Indications for Volar and Dorsal Plating

  • Volar plating:
    • Indicated for most fracture patterns due to its broad applicability and consistent outcomes 2.
    • Advantages include stable fixed-angle support, direct fracture reduction, and fewer soft-tissue and tendon problems 4.
  • Dorsal plating:
    • Indicated for specific fracture patterns, such as irreducible dorsal die-punch fractures 5.
    • Advantages include direct fracture reduction and buttressing, but may be prominent and can cause tendon irritation 2.

Complications and Outcomes

  • Complications:
    • Tendon irritation and screw penetration are potential complications of dorsal plating 2, 3.
    • Volar plating has fewer soft-tissue and tendon problems compared to dorsal plating 4.
  • Outcomes:
    • Similar clinical results have been reported for volar and dorsal plating in the treatment of intra-articular distal radius fractures 5.
    • Early active wrist rehabilitation is permitted due to the stable fixed-angle support provided by the volar plate, resulting in improved functional outcomes 4.

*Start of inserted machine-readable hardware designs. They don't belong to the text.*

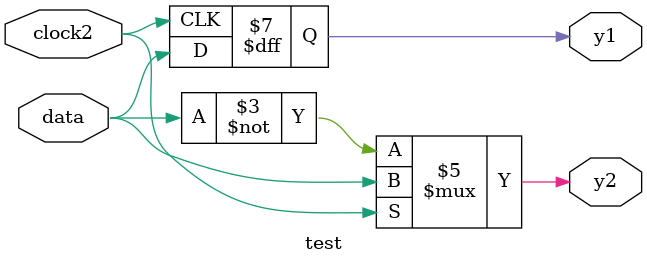
<source format=v>
module test (clock2, data, y1, y2);
input clock2, data;
output y1, y2;
reg y1, y2;
always @(posedge clock2) //"clock2" is used as clock
y1 = data;
always @( data or clock2 )
if ( clock2 ) //warning
y2 = data;
else
y2 = ~data;
endmodule


</source>
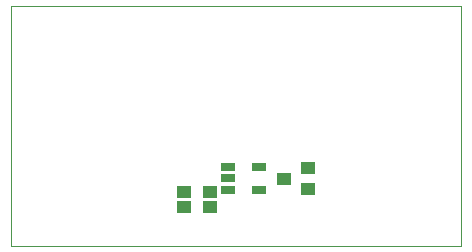
<source format=gtp>
G75*
%MOIN*%
%OFA0B0*%
%FSLAX25Y25*%
%IPPOS*%
%LPD*%
%AMOC8*
5,1,8,0,0,1.08239X$1,22.5*
%
%ADD10C,0.00000*%
%ADD11R,0.04724X0.03937*%
%ADD12R,0.04500X0.04000*%
%ADD13R,0.04724X0.02717*%
D10*
X0088000Y0011800D02*
X0088000Y0091800D01*
X0238000Y0091800D01*
X0238000Y0011800D01*
X0088000Y0011800D01*
D11*
X0145677Y0024792D03*
X0154339Y0024792D03*
X0154339Y0029792D03*
X0145677Y0029792D03*
D12*
X0179000Y0034280D03*
X0187000Y0030780D03*
X0187000Y0037780D03*
D13*
X0170638Y0038040D03*
X0160401Y0038040D03*
X0160401Y0034300D03*
X0160401Y0030560D03*
X0170638Y0030560D03*
M02*

</source>
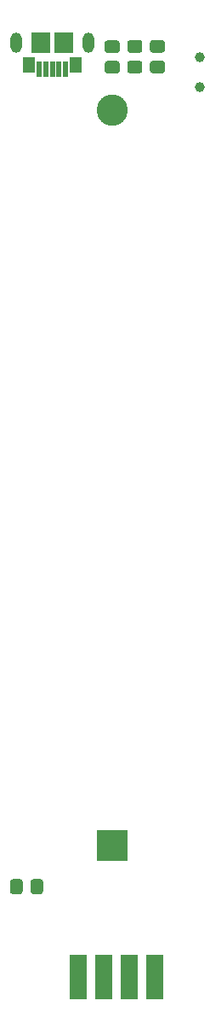
<source format=gbs>
G04 #@! TF.GenerationSoftware,KiCad,Pcbnew,(5.1.6)-1*
G04 #@! TF.CreationDate,2021-08-10T23:40:34-03:00*
G04 #@! TF.ProjectId,TPH_Logger,5450485f-4c6f-4676-9765-722e6b696361,rev?*
G04 #@! TF.SameCoordinates,Original*
G04 #@! TF.FileFunction,Soldermask,Bot*
G04 #@! TF.FilePolarity,Negative*
%FSLAX46Y46*%
G04 Gerber Fmt 4.6, Leading zero omitted, Abs format (unit mm)*
G04 Created by KiCad (PCBNEW (5.1.6)-1) date 2021-08-10 23:40:34*
%MOMM*%
%LPD*%
G01*
G04 APERTURE LIST*
%ADD10C,1.000000*%
%ADD11R,1.250000X1.550000*%
%ADD12O,1.150000X2.000000*%
%ADD13R,1.850000X2.000000*%
%ADD14R,0.500000X1.500000*%
%ADD15R,1.800000X4.400000*%
%ADD16C,3.100000*%
%ADD17R,3.100000X3.100000*%
G04 APERTURE END LIST*
D10*
X143260000Y-47250000D03*
X143260000Y-44250000D03*
G36*
G01*
X137228262Y-43825000D02*
X136271738Y-43825000D01*
G75*
G02*
X136000000Y-43553262I0J271738D01*
G01*
X136000000Y-42846738D01*
G75*
G02*
X136271738Y-42575000I271738J0D01*
G01*
X137228262Y-42575000D01*
G75*
G02*
X137500000Y-42846738I0J-271738D01*
G01*
X137500000Y-43553262D01*
G75*
G02*
X137228262Y-43825000I-271738J0D01*
G01*
G37*
G36*
G01*
X137228262Y-45875000D02*
X136271738Y-45875000D01*
G75*
G02*
X136000000Y-45603262I0J271738D01*
G01*
X136000000Y-44896738D01*
G75*
G02*
X136271738Y-44625000I271738J0D01*
G01*
X137228262Y-44625000D01*
G75*
G02*
X137500000Y-44896738I0J-271738D01*
G01*
X137500000Y-45603262D01*
G75*
G02*
X137228262Y-45875000I-271738J0D01*
G01*
G37*
G36*
G01*
X134978262Y-45900000D02*
X134021738Y-45900000D01*
G75*
G02*
X133750000Y-45628262I0J271738D01*
G01*
X133750000Y-44921738D01*
G75*
G02*
X134021738Y-44650000I271738J0D01*
G01*
X134978262Y-44650000D01*
G75*
G02*
X135250000Y-44921738I0J-271738D01*
G01*
X135250000Y-45628262D01*
G75*
G02*
X134978262Y-45900000I-271738J0D01*
G01*
G37*
G36*
G01*
X134978262Y-43850000D02*
X134021738Y-43850000D01*
G75*
G02*
X133750000Y-43578262I0J271738D01*
G01*
X133750000Y-42871738D01*
G75*
G02*
X134021738Y-42600000I271738J0D01*
G01*
X134978262Y-42600000D01*
G75*
G02*
X135250000Y-42871738I0J-271738D01*
G01*
X135250000Y-43578262D01*
G75*
G02*
X134978262Y-43850000I-271738J0D01*
G01*
G37*
G36*
G01*
X125575000Y-126021738D02*
X125575000Y-126978262D01*
G75*
G02*
X125303262Y-127250000I-271738J0D01*
G01*
X124596738Y-127250000D01*
G75*
G02*
X124325000Y-126978262I0J271738D01*
G01*
X124325000Y-126021738D01*
G75*
G02*
X124596738Y-125750000I271738J0D01*
G01*
X125303262Y-125750000D01*
G75*
G02*
X125575000Y-126021738I0J-271738D01*
G01*
G37*
G36*
G01*
X127625000Y-126021738D02*
X127625000Y-126978262D01*
G75*
G02*
X127353262Y-127250000I-271738J0D01*
G01*
X126646738Y-127250000D01*
G75*
G02*
X126375000Y-126978262I0J271738D01*
G01*
X126375000Y-126021738D01*
G75*
G02*
X126646738Y-125750000I271738J0D01*
G01*
X127353262Y-125750000D01*
G75*
G02*
X127625000Y-126021738I0J-271738D01*
G01*
G37*
D11*
X126220000Y-45030000D03*
X130860000Y-45030000D03*
D12*
X132115000Y-42800000D03*
X124965000Y-42800000D03*
D13*
X127415000Y-42800000D03*
D14*
X128540000Y-45450000D03*
X129190000Y-45450000D03*
X129840000Y-45450000D03*
X127240000Y-45450000D03*
X127890000Y-45450000D03*
D13*
X129665000Y-42800000D03*
D15*
X133670000Y-135500000D03*
X131130000Y-135500000D03*
X136210000Y-135500000D03*
X138750000Y-135500000D03*
D16*
X134500000Y-49500000D03*
D17*
X134500000Y-122400000D03*
G36*
G01*
X139478262Y-45875000D02*
X138521738Y-45875000D01*
G75*
G02*
X138250000Y-45603262I0J271738D01*
G01*
X138250000Y-44896738D01*
G75*
G02*
X138521738Y-44625000I271738J0D01*
G01*
X139478262Y-44625000D01*
G75*
G02*
X139750000Y-44896738I0J-271738D01*
G01*
X139750000Y-45603262D01*
G75*
G02*
X139478262Y-45875000I-271738J0D01*
G01*
G37*
G36*
G01*
X139478262Y-43825000D02*
X138521738Y-43825000D01*
G75*
G02*
X138250000Y-43553262I0J271738D01*
G01*
X138250000Y-42846738D01*
G75*
G02*
X138521738Y-42575000I271738J0D01*
G01*
X139478262Y-42575000D01*
G75*
G02*
X139750000Y-42846738I0J-271738D01*
G01*
X139750000Y-43553262D01*
G75*
G02*
X139478262Y-43825000I-271738J0D01*
G01*
G37*
M02*

</source>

Professional Medical Disclaimer

This information is intended for healthcare professionals. Any medical decision-making should rely on clinical judgment and independently verified information. The content provided herein does not replace professional discretion and should be considered supplementary to established clinical guidelines. Healthcare providers should verify all information against primary literature and current practice standards before application in patient care. Dr.Oracle assumes no liability for clinical decisions based on this content.